[How to complete this task]
How many of the lines below include "Assessment"? Give the number and no other words.

[Data listing]
--*--
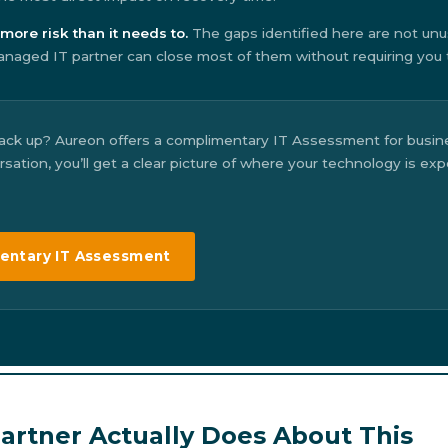
more risk than it needs to.
The gaps identified here are not unu
naged IT partner can close most of them without requiring you to
ack up? Aureon offers a complimentary IT Assessment for busine
ation, you’ll get a clear picture of where your technology is ex
entary IT Assessment
rtner Actually Does About This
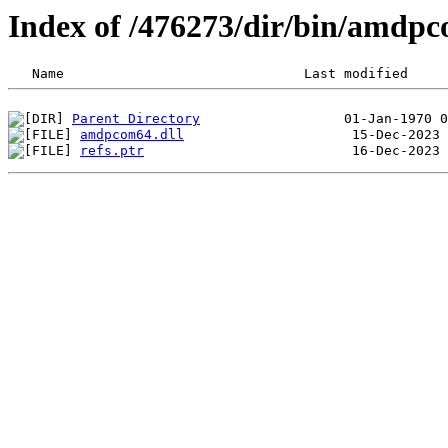
Index of /476273/dir/bin/amdp
Parent Directory
amdpcom64.dll
refs.ptr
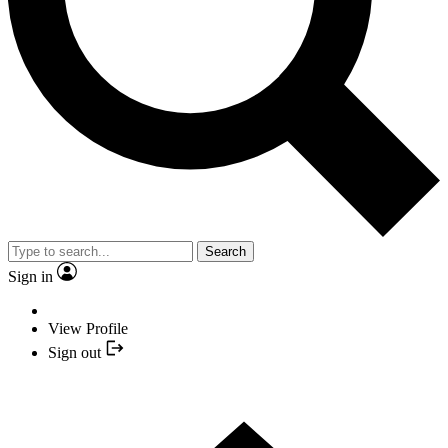
Search
Sign in
View Profile
Sign out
--*--
[Response area]
2